Joyland by Stephen King
Everyone has a favorite Stephen King novel, and this is mine. An older Devin Jones reflects on his lost year, that year in 1973 when the “twenty-one-year-old virgin with literary aspirations” worked for Joyland, the North Carolina amusement park, befriended a young, dying boy with psychic abilities, and got over one heartache by falling in love again. It’s not a Stephen King novel without a supernatural element, and in this case, that element is the ghost of a murdered girl who haunts the park’s Horror House. This story is a bit of genre mashup, but first and foremost it is a spooky murder-mystery steeped in carny lingo and nostalgia that netted King an Anthony (2014), Edgar (2014), and Goodreads Choice Award (2013) nominations. In Joyland, the calliope music is pitch perfect.
Fair Game by Annette Dashofy
Don’t let the cover fool you. Annette Dashofy’s Fair Game is a traditional, not cozy, mystery. In the eighth Zoe Chambers Mystery novel, the dedicated paramedic and accomplished horsewoman divides her time manning the on-site ambulance and partaking of the Monongahela County Fair—including showing her horse. Nominated for an Agatha Award for Best Contemporary Novel in 2019, Dashofy spotlights some of the lesser known, but beloved, aspects of county fairs—the community exhibits, livestock competitions, tractor pulls, demolition derbies (in this case involving school buses), and the camaraderie and differences of people who live in small towns. Dashofy also captures the anticipation that thrums through a fair as the grandstands fill and events unfold. I’ll never look at a demolition derby the same way again.
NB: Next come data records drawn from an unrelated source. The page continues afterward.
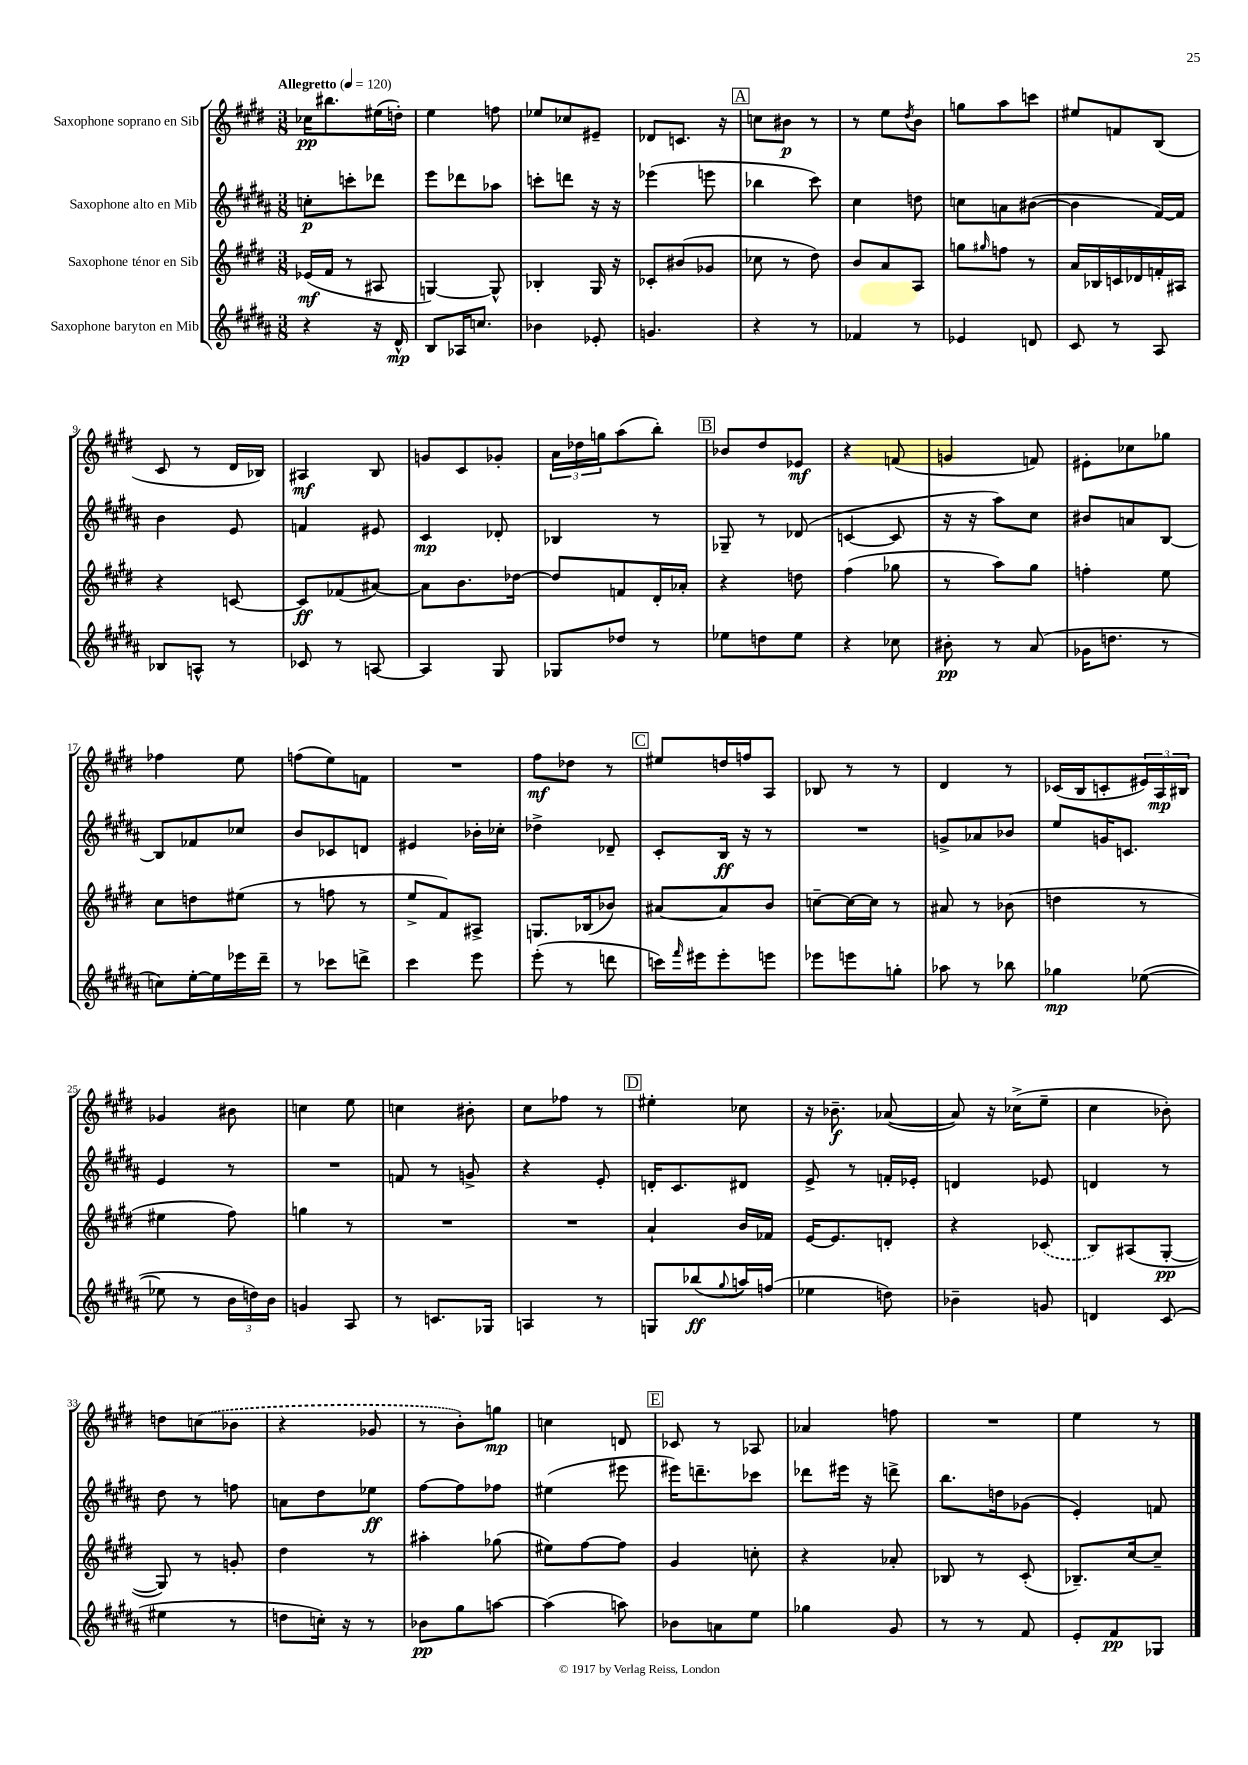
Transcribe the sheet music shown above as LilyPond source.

<<
\new StaffGroup <<
\new Staff = "s0" \with { instrumentName = "Saxophone soprano en Sib" } {
    \clef treble \key e \major \numericTimeSignature \time 3/8 \tempo "Allegretto" 4 = 120
    ces''16\pp bis''8. eis''16( d''16-.) |
    e''4 f''8 |
    ees''8 ces''8 eis'8-- |
    des'8 c'8. r16 |
    \mark \markup { \box "A" } c''8 bis'8\p r8 |
    r8 e''8 \acciaccatura { dis''8 } b'8 |
    g''8 a''8 c'''8 |
    eis''8 f'8 b8( |
    cis'8 r8 dis'16 bes16) |
    ais4\mf b8 |
    g'8 cis'8 ges'8-. |
    \tuplet 3/2 { a'16 des''16 g''16 } a''8( b''8-.) |
    \mark \markup { \box "B" } bes'8 dis''8 ees'8\mf |
    r4 f'8( |
    g'4 f'8) |
    eis'8-. ces''8 ges''8 |
    fes''4 e''8 |
    f''8( e''8) f'8 |
    R4. |
    fis''8\mf des''8 r8 |
    \mark \markup { \box "C" } eis''8 d''16 f''16 a8 |
    bes8 r8 r8 |
    dis'4 r8 |
    ces'16( b16 c'8-. \tuplet 3/2 { eis'16) a16\mp bis16 } |
    ges'4 bis'8 |
    c''4 e''8 |
    c''4 bis'8-. |
    cis''8 fes''8 r8 |
    \mark \markup { \box "D" } eis''4-. ces''8 |
    r16 bes'8.--\f aes'8~( |
    aes'8) r16 ces''16->( e''8-- |
    cis''4 bes'8-.) |
    d''8 \once \slurDashed c''8( bes'8 |
    r4 ges'8 |
    r8 b'8-.) g''8\mp |
    c''4 d'8 |
    \mark \markup { \box "E" } ces'8 r8 aes8 |
    aes'4 f''8 |
    R4. |
    e''4 r8 \bar "|." |
}
\new Staff = "s1" \with { instrumentName = "Saxophone alto en Mib" } {
    \clef treble \key b \major \numericTimeSignature \time 3/8
    c''8-.\p c'''8-. des'''8 |
    e'''8 des'''8 aes''8 |
    c'''8-. d'''8 r16 r16 |
    ees'''4( e'''8 |
    \mark \markup { \box "A" } bes''4 cis'''8) |
    cis''4 d''8 |
    c''8 a'8 bis'8~( |
    bis'4 fis'16~) fis'16 |
    b'4 e'8 |
    f'4 eis'8 |
    cis'4\mp des'8-. |
    bes4 r8 |
    \mark \markup { \box "B" } ges8-- r8 des'8( |
    c'4~ c'8 |
    r16 r16 ais''8) cis''8 |
    bis'8 a'8 b8~ |
    b8 fes'8 ces''8 |
    b'8 ces'8 d'8 |
    eis'4 bes'16-. ces''16-. |
    des''4-> des'8-- |
    \mark \markup { \box "C" } cis'8-. b16\ff r16 r8 |
    R4. |
    g'8-> aes'8 bes'8 |
    e''8 g'16 c'8. |
    e'4 r8 |
    R4. |
    f'8 r8 g'8-> |
    r4 e'8-. |
    \mark \markup { \box "D" } d'16-. cis'8. dis'8 |
    e'8-> r8 f'16-. ees'16-. |
    d'4 ees'8 |
    d'4 r8 |
    dis''8 r8 f''8 |
    a'8 dis''8 ees''8\ff |
    fis''8~ fis''8 fes''8 |
    eis''4( eis'''8 |
    \mark \markup { \box "E" } eis'''16) d'''8.-- ces'''8 |
    des'''8 eis'''16 r16 d'''8-> |
    b''8. d''16 ges'8( |
    e'4-.) f'8 \bar "|." |
}
\new Staff = "s2" \with { instrumentName = "Saxophone ténor en Sib" } {
    \clef treble \key e \major \numericTimeSignature \time 3/8
    ees'16\mf( fis'16 r8 ais8 |
    g4~) g8-^ |
    bes4-. gis16 r16 |
    ces'8-. bis'8( ges'8 |
    \mark \markup { \box "A" } ces''8 r8 dis''8) |
    b'8 a'8 a8 |
    g''8 \grace { gis''16 } f''8 r8 |
    a'16 bes16 c'16 des'16 f'16-. ais16 |
    r4 c'8~ |
    c'8\ff fes'8( ais'8~) |
    ais'8 b'8. des''16~ |
    des''8 f'8 dis'16-. aes'16-. |
    \mark \markup { \box "B" } r4 d''8 |
    fis''4( ges''8 |
    r8 a''8) gis''8 |
    f''4-. e''8 |
    cis''8 d''8 eis''8( |
    r8 f''8 r8 |
    e''8-> fis'8) ais8-> |
    g8. bes16( bes'8) |
    \mark \markup { \box "C" } ais'8~ ais'8 b'8 |
    c''8~-- c''16~ c''16 r8 |
    ais'8 r8 bes'8( |
    d''4 r8 |
    eis''4 fis''8) |
    g''4 r8 |
    R4. |
    R4. |
    \mark \markup { \box "D" } a'4-! b'16 fes'16 |
    e'16~ e'8. d'8-. |
    r4 \once \slurDashed ces'8( |
    b8) ais8( gis8~-.\pp |
    gis8) r8 g'8-. |
    dis''4 r8 |
    ais''4-. ges''8( |
    eis''8) fis''8~ fis''8 |
    \mark \markup { \box "E" } gis'4 c''8-. |
    r4 aes'8-. |
    bes8 r8 cis'8-.( |
    bes8.--) cis''16~ cis''8-- \bar "|." |
}
\new Staff = "s3" \with { instrumentName = "Saxophone baryton en Mib" } {
    \clef treble \key b \major \numericTimeSignature \time 3/8
    r4 r16 dis'16-^\mp |
    b8 aes16 c''8. |
    bes'4 ees'8-. |
    g'4. |
    \mark \markup { \box "A" } r4 r8 |
    fes'4 r8 |
    ees'4 d'8 |
    cis'8 r8 ais8 |
    bes8 a8-^ r8 |
    ces'8 r8 a8~ |
    a4 gis8 |
    ges8 des''8 r8 |
    \mark \markup { \box "B" } ees''8 d''8 ees''8 |
    r4 ces''8 |
    bis'8-.\pp r8 ais'8( |
    ges'16 d''8. r8 |
    c''8) e''16~-. e''16 ees'''16 dis'''16-- |
    r8 ces'''8 d'''8-> |
    cis'''4 e'''8 |
    e'''8-.( r8 d'''8 |
    \mark \markup { \box "C" } c'''16) \grace { fis'''16 } eis'''16 eis'''8-. e'''8 |
    ees'''8 e'''8 g''8-. |
    aes''8 r8 bes''8 |
    ges''4\mp ees''8~( |
    ees''8 r8 \tuplet 3/2 { b'16 d''16) b'16 } |
    g'4 ais8 |
    r8 c'8. ges16 |
    a4 r8 |
    \mark \markup { \box "D" } g8 bes''8\ff( \appoggiatura { gis''8 } a''16) f''16( |
    ees''4 d''8) |
    bes'4-- g'8 |
    d'4 cis'8( |
    eis''4 r8 |
    d''8 c''16-.) r16 r8 |
    bes'8\pp gis''8 a''8~ |
    a''4( a''8) |
    \mark \markup { \box "E" } bes'8 a'8 e''8 |
    ges''4 gis'8 |
    r8 r8 fis'8 |
    e'8-. fis'8\pp ges8 \bar "|." |
}
>>
>>
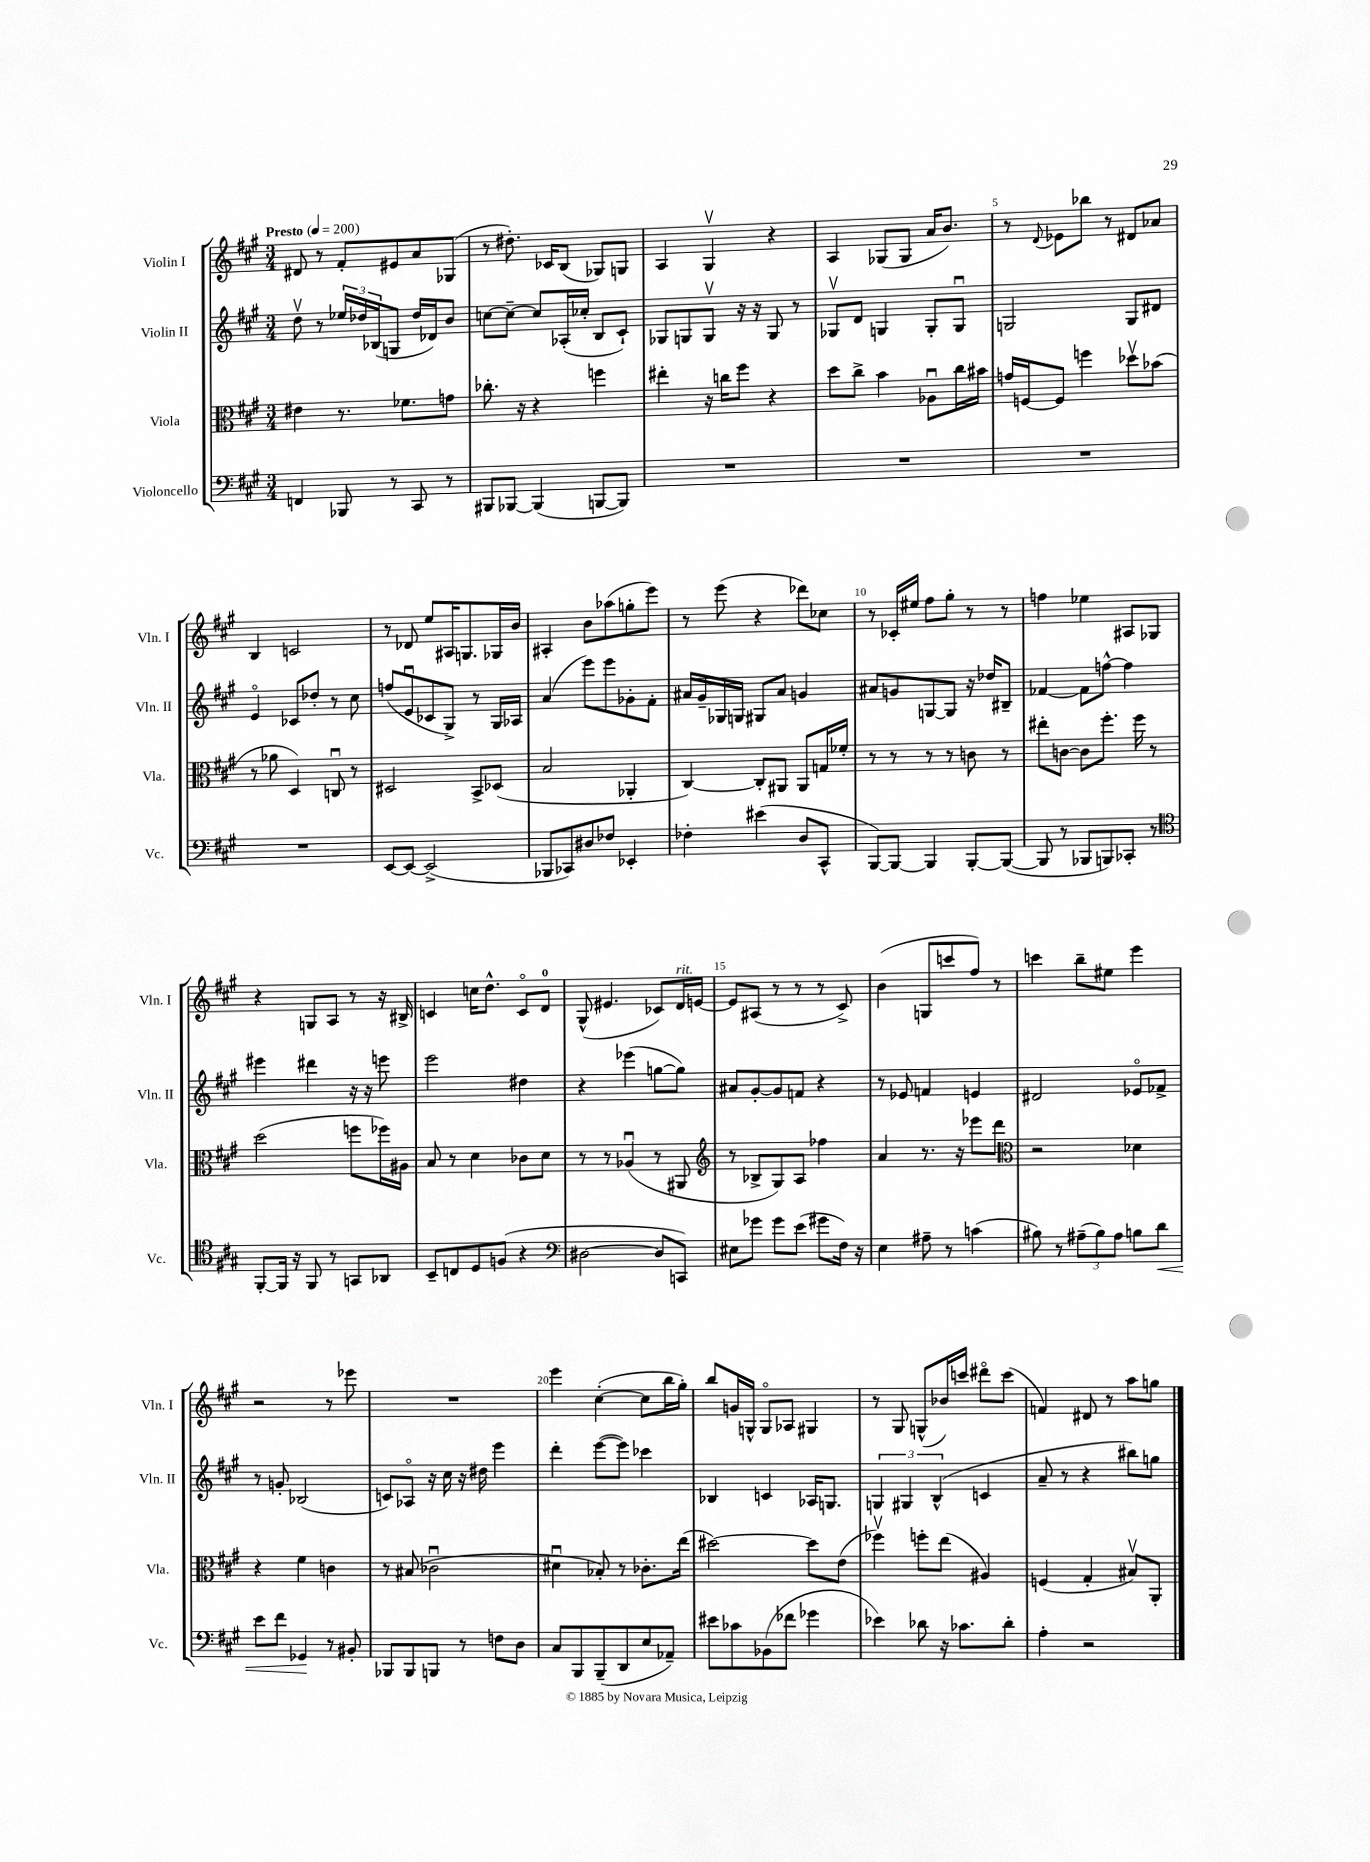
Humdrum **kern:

**kern	**kern	**kern	**kern
*staff4	*staff3	*staff2	*staff1
*clefF4	*clefC3	*clefG2	*clefG2
*k[f#c#g#]	*k[f#c#g#]	*k[f#c#g#]	*k[f#c#g#]
*M3/4	*M3/4	*M3/4	*M3/4
*MM200	*MM200	*MM200	*MM200
4FF	4e#	8ddv	8d#
.	.	8r	8r
8BBB-	8.r	24ee-	8f#'
.	.	24dd-	.
.	.	(24B-	.
8r	.	8G	8e#
.	8.f-	.	.
8CC#	.	16dd-	8a
.	.	16d-)	.
8r	8g	8b	(8G-
=	=	=	=
8BBB#	8.cc-'	[8cc	8r
[8BBB-	.	8cc~_	8.dd#')
.	16r	.	.
(4BBB-]	4r	8cc]	.
.	.	.	16c-
.	.	(16A-'	(8B
.	.	16cc-'	.
[8BBB	4ff	8B	8G-)
8BBB])	.	8c#`)	8G
=	=	=	=
2.r	4ee#'	8G-	4A
.	.	8G	.
.	16r	8Gv	4G#v
.	16cc	.	.
.	8ff#	16r	.
.	.	16r	.
.	4r	8G	4r
.	.	8r	.
=	=	=	=
2.r	8dd	8G-v	4A
.	8cc#^	8d	.
.	4b	4G	(8G-
.	.	.	8G-
.	8A-u	8G'	16a
.	.	.	8.b)
.	16cc#	8Gu	.
.	16b#	.	.
=	=	=	=
2.r	16g	2G	8r
.	[16F	.	.
.	.	.	8qqd
.	8F]	.	8e-
.	4ff	.	8bb-
.	.	.	8r
.	8dd-v	8G	8d#
.	(8b-	8d#	8a-
=	=	=	=
2.r	8r	4eo	4B
.	8a-	.	.
.	4D)	8c-	2c
.	.	8dd-'	.
.	8Cu	8r	.
.	8r	8cc#	.
=	=	=	=
[8EE	2D#	(8ff	8r
8EE_	.	8eu	8d-
(2EE^]	.	8c-	8ee
.	.	8G#^)	16A#
.	.	.	8.G
.	8BB^	8r	.
.	(8D-	16G#	16G-
.	.	16A-	16b
=	=	=	=
8BBB-	2B	(4a	4A#'
8CC-)	.	.	.
8D#	.	8eee)	8b
8F-	.	8eee	(8aa-
4EE-'	4AA-'	8g-'	8gg'
.	.	8f#'	8eee)
=	=	=	=
4F-'	[4C#)	16a#	8r
.	.	16g#~	.
.	.	16G-	(8eee
.	.	16G	.
(4e#	8C#']	8G#	4r
.	8AA#	8a#	.
8D	8AA#	4g	8ddd-)
8CC#^^	16G	.	8cc-
.	16f-'	.	.
=	=	=	=
[8BBB)	8r	8a#	8r
8BBB_	8r	8g	16c-'
.	.	.	16ee#
4BBB]	8r	[8G	8ff#
.	8r	8G]	8gg#'
[8BBB'	8c	16r	8r
.	.	16dd-	.
(8BBB_	8r	8B#~	8r
=	=	=	=
8BBB]	8ee#'	[4f-	4ff
8r	[8c	.	.
8BBB-	8c]	8f-]	4ee-
8BBB)	8.ff#'	[8ff^^	.
8CC-'	.	4ff]	8A#
.	16ff#	.	.
8r	8r	.	8G-
=	=	=	=
*clefC4	*	*	*
[8FF#'	(2dd	4eee#	4r
16FF#]	.	.	.
16r	.	.	.
8FF#	.	4ddd#	8G
8r	.	.	8A
8GG	8ff	16r	8r
.	.	16r	.
8AA-	16ff-)	8eee	16r
.	16A#	.	16B#^
=	=	=	=
8BB~	8B	2eee	4c
8C	8r	.	.
8D	4d	.	16cc
.	.	.	8.dd^^
(8F	.	.	.
4r	8c-	4dd#	8co
.	8d	.	8d
=	=	=	=
*clefF4	*	*	*
[2D#	8r	4r	(8G#^^
.	8r	.	4.e#
.	(4A-u	(4eee-	.
8D#]	8r	[8gg	8c-)
8CC)	8AA#	8gg])	16d
.	.	.	[16e
=	=	=	=
*	*clefG2	*	*
8E#	8r	8a#	8e]
8g-	8B-^	[8g#'	(8A#
8g-	8G#)	8g#]	8r
(8e	8A	8f	8r
8g#	4ff-	4r	8r
16F#)	.	.	8c#^)
16r	.	.	.
=	=	=	=
4E	4a	8r	(4b
.	.	8e-	.
8A#~	8.r	4f	8G
8r	.	.	8ccc
.	16r	.	.
(4c	8eee-	4e	8ff#)
.	8ddd	.	8r
=	=	=	=
*	*clefC3	*	*
8B#)	2r	2d#	4ccc
8r	.	.	.
(12A#~	.	.	8bb~
12B#)	.	.	.
.	.	.	8ee#
12A#	.	.	.
8B	4d-	8e-o	4eee
8d	.	8f-^	.
=	=	=	=
8e	4r	8r	2r
8f#	.	8g'	.
4GG-	4f#	(2B-	.
8r	4c	.	8r
8BB#'	.	.	8eee-
=	=	=	=
8BBB-	8r	8c)	2.r
8BBB-	(8B#	8A-o	.
8BBB	2c-u	16r	.
.	.	16cc#	.
8r	.	16r	.
.	.	16dd#	.
8F	.	4eee	.
8D	.	.	.
=	=	=	=
8C#	4d#u	4ddd'	4eee
8BBB	.	.	.
(8BBB~	8B-')	([8eee	([4cc#'
8DD	8r	8eee])	.
8E	8.c-'	4ccc-	8cc#]
8AA-~)	.	.	16bb
.	(16ee	.	16gg#')
=	=	=	=
8e#	[2dd#)	4B-	8bb
8c-	.	.	16g
.	.	.	16G^^
(8BB-	.	4c	8Go
8f-	.	.	8A-
4g-	8dd#]	16A-	4G#
.	.	8.G	.
.	(8e	.	.
=	=	=	=
4e-)	4ff-v)	6G	8r
.	.	.	8G#
.	.	6G#	.
8d-	8ff'	.	(8G^^
.	.	(6B^^	.
16r	(8ee	.	16b-)
8.c-	.	.	16ccc
.	4A#)	4c	8ddd#o
8d-'	.	.	(8ccc
=	=	=	=
4A'	(4F	8a~	4f)
.	.	8r	.
2r	4G#'	4r	8d#
.	.	.	8r
.	8B#v)	8bb#)	8aa
.	8AA'	8gg	8gg
==	==	==	==
*-	*-	*-	*-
One Night Gone by Tara Laskowski
After success with short stories, gothic suspense writer Tara Laskowski tackled the novel and burst onto the mystery stage in 2019 with One Night Gone, winning an Agatha, Anthony, and Macavity Award for Best First Novel, in addition to being named a finalist for the Lefty Award, Mary Higgins Clark Award, and more. This dual-timeline story takes place in the small town of Opal Beach. Maureen works for the traveling carnival that sets down summer stakes in the wealthy enclave and she decides this is where she’ll change the trajectory of her life. Through her, we simultaneously experience an insider’s perspective of a carnival and her position as an outsider in the small community. “And one thing I’ve learned from working these towns is that rich boys love the carnival girls. We are the elusive, exotic prize on the top shelf, the one that it seems urgent to win in the moment, even if it will be forgotten and tossed away later.” Fast forward three decades and Allison arrives during the off-season to house-sit a home on the beach. She soon finds herself immersed in the mystery of Maureen’s disappearance thirty years earlier and the indifference of those who dismiss the girl as disposable. Using alternating passages, Laskowski takes her time revealing the similarities between these two outsiders as they struggle to reinvent themselves, and in the process uncovers dark secrets that swirl in both women’s wakes.